Stored data entries:
——
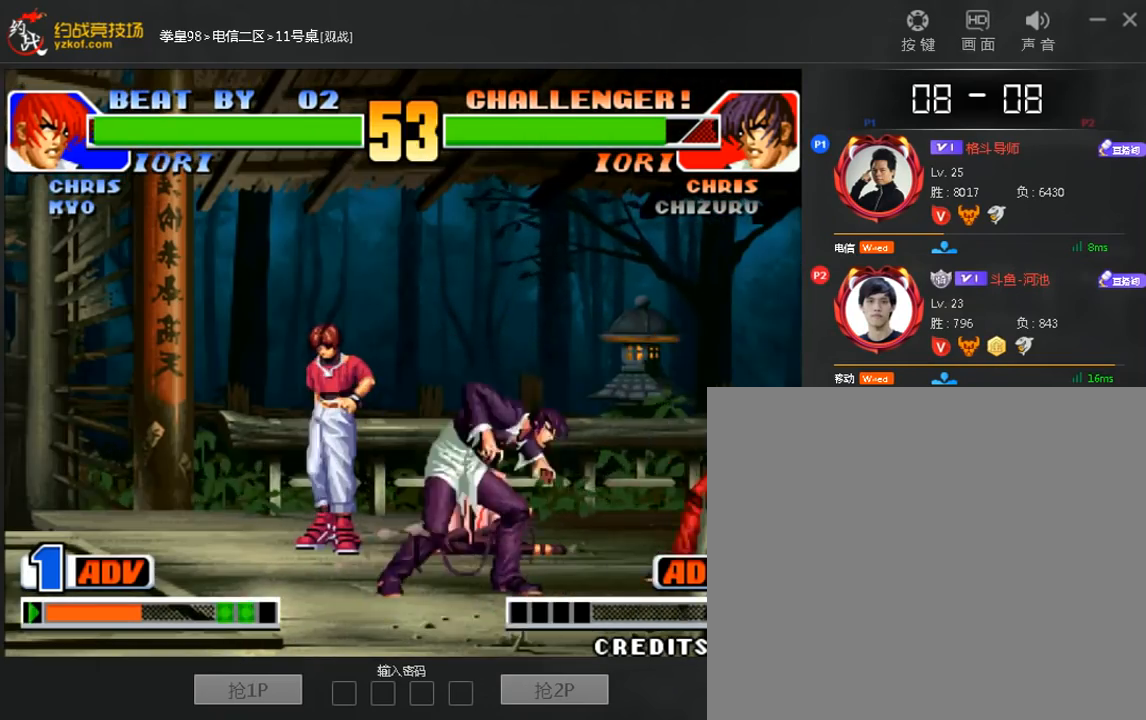
{"dt_ms": 480, "buttons": [], "left_stick": "right", "events": []}
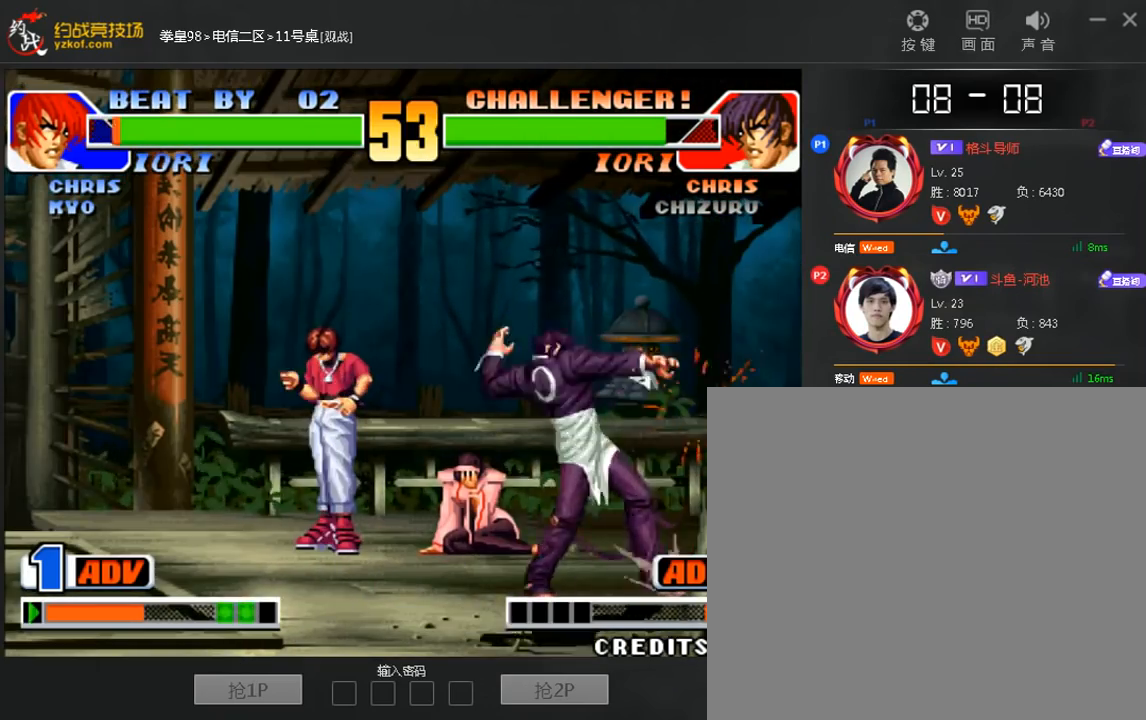
{"dt_ms": 520, "buttons": [], "left_stick": "center", "events": [[120, "left_stick", "center"]]}
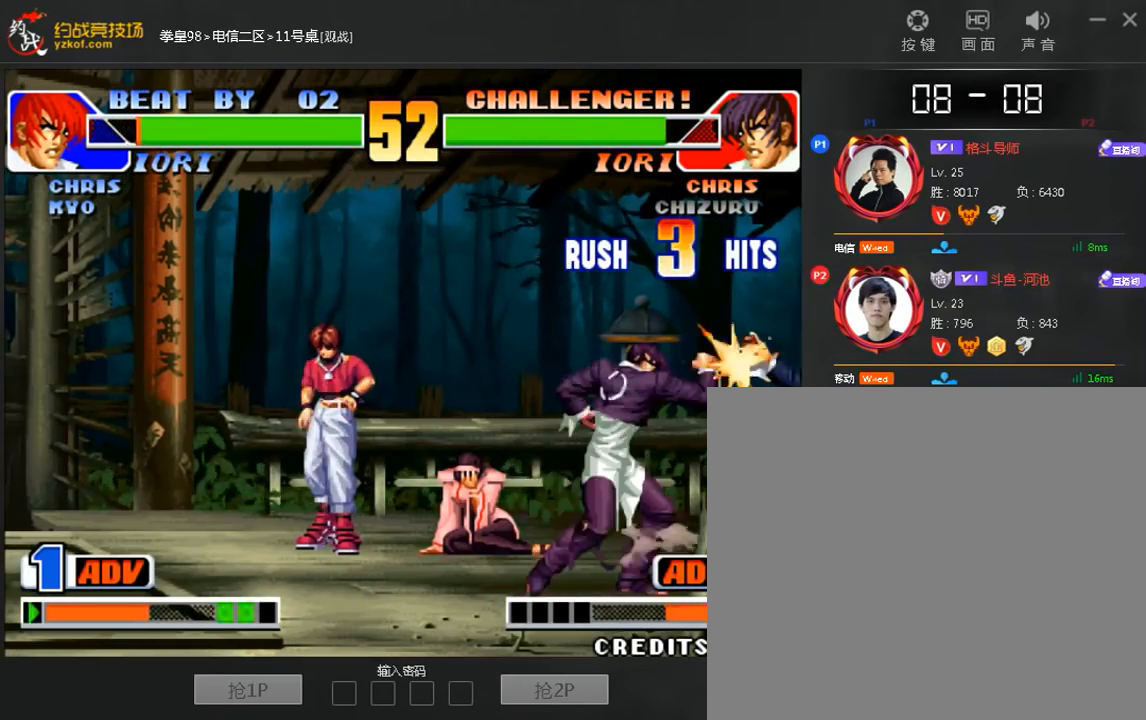
{"dt_ms": 480, "buttons": [], "left_stick": "center", "events": []}
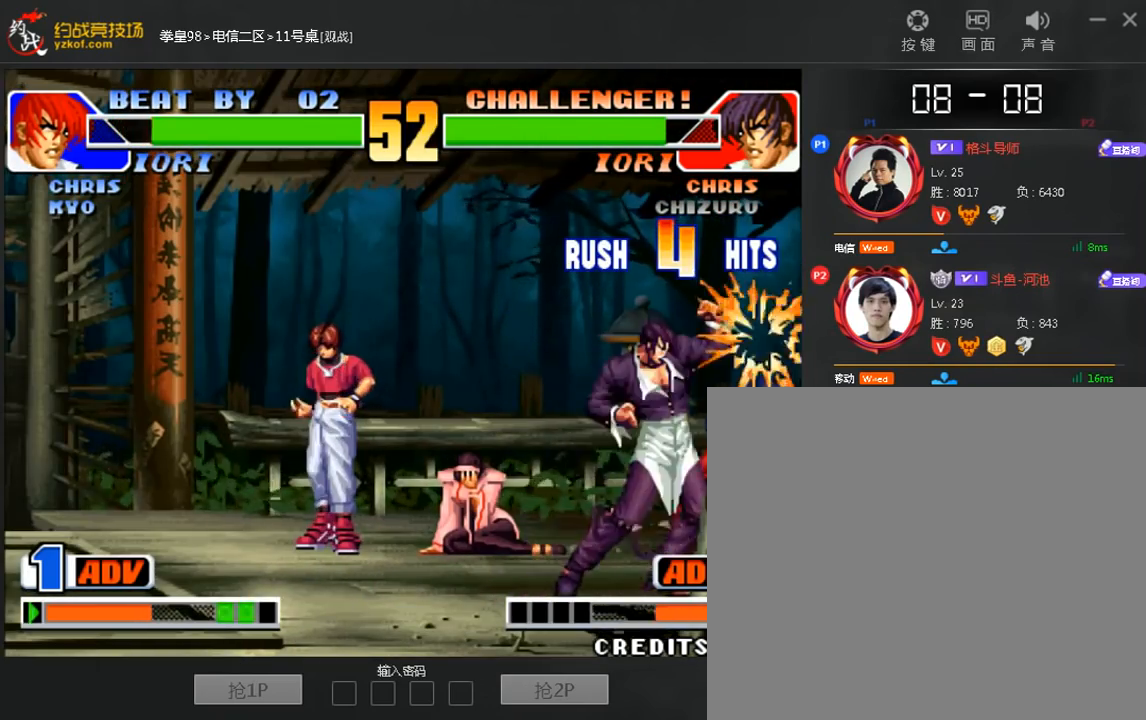
{"dt_ms": 520, "buttons": [], "left_stick": "center", "events": [[240, "left_stick", "down"], [400, "left_stick", "center"]]}
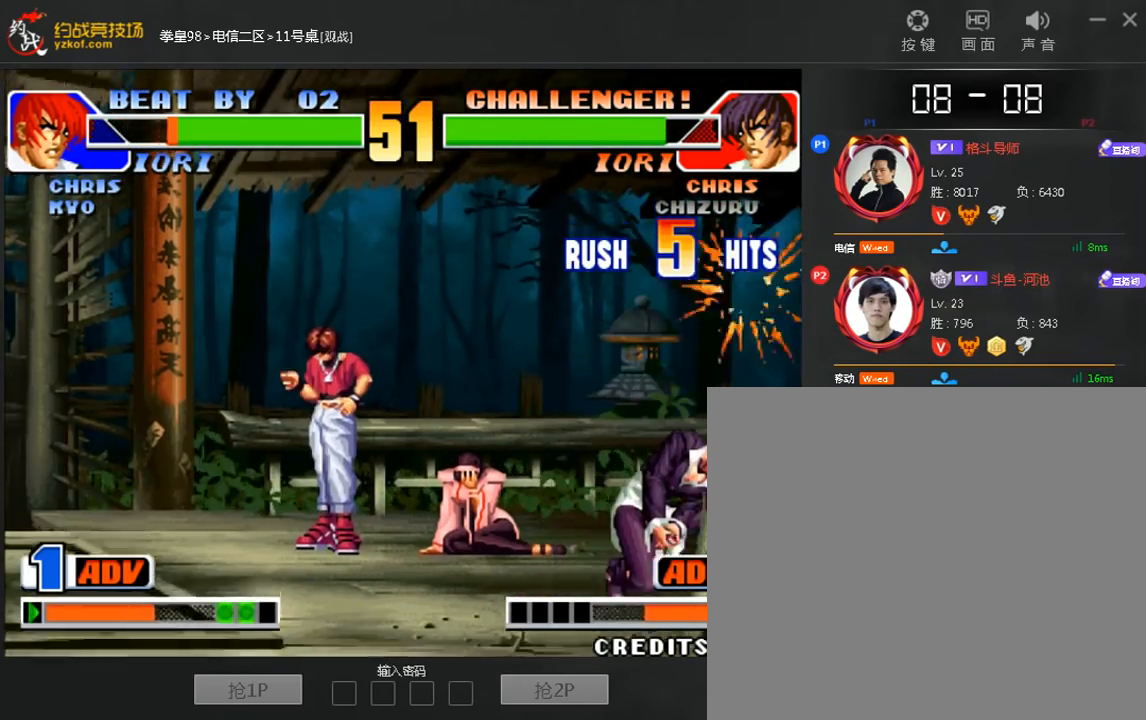
{"dt_ms": 480, "buttons": [], "left_stick": "left", "events": [[80, "left_stick", "down"], [160, "left_stick", "left"], [240, "left_stick", "center"], [320, "left_stick", "down"], [440, "left_stick", "left"]]}
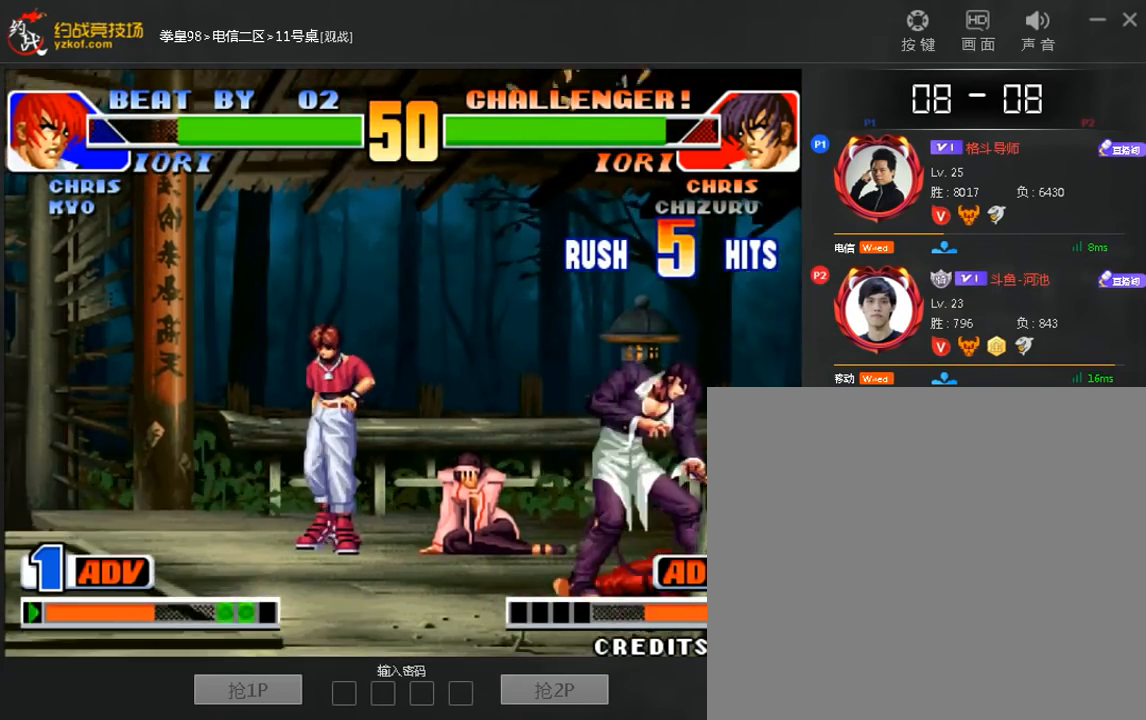
{"dt_ms": 520, "buttons": [], "left_stick": "center", "events": [[40, "left_stick", "center"]]}
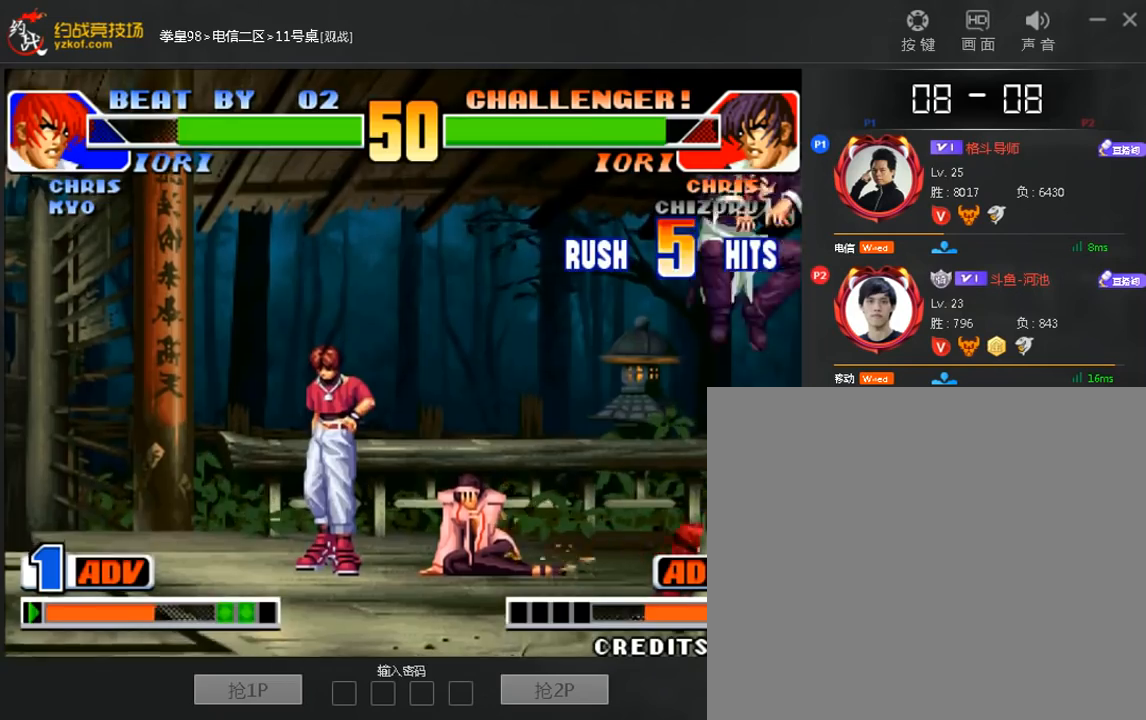
{"dt_ms": 480, "buttons": [], "left_stick": "left"}
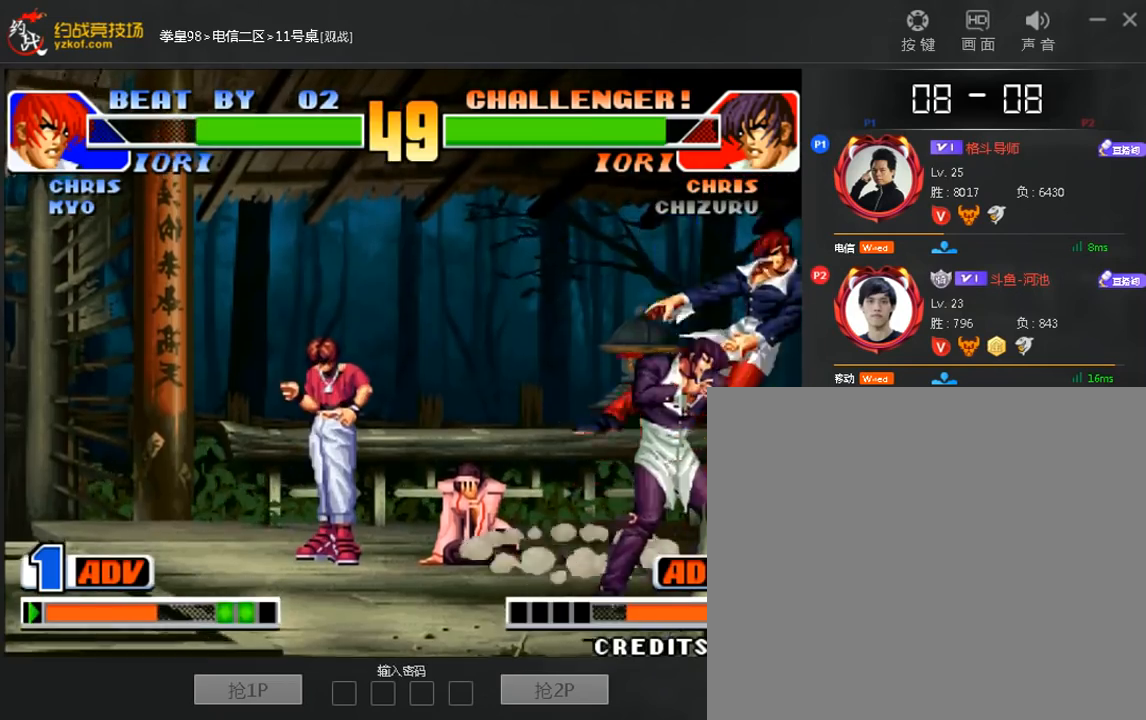
{"dt_ms": 1000, "buttons": [], "left_stick": "left"}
——
» **Exercise goal**: Go through the entries above, and wherever a line holds the word "center", copy that line.

» **Answer space**:
{"dt_ms": 520, "buttons": [], "left_stick": "center", "events": [[120, "left_stick", "center"]]}
{"dt_ms": 480, "buttons": [], "left_stick": "center", "events": []}
{"dt_ms": 520, "buttons": [], "left_stick": "center", "events": [[240, "left_stick", "down"], [400, "left_stick", "center"]]}
{"dt_ms": 480, "buttons": [], "left_stick": "left", "events": [[80, "left_stick", "down"], [160, "left_stick", "left"], [240, "left_stick", "center"], [320, "left_stick", "down"], [440, "left_stick", "left"]]}
{"dt_ms": 520, "buttons": [], "left_stick": "center", "events": [[40, "left_stick", "center"]]}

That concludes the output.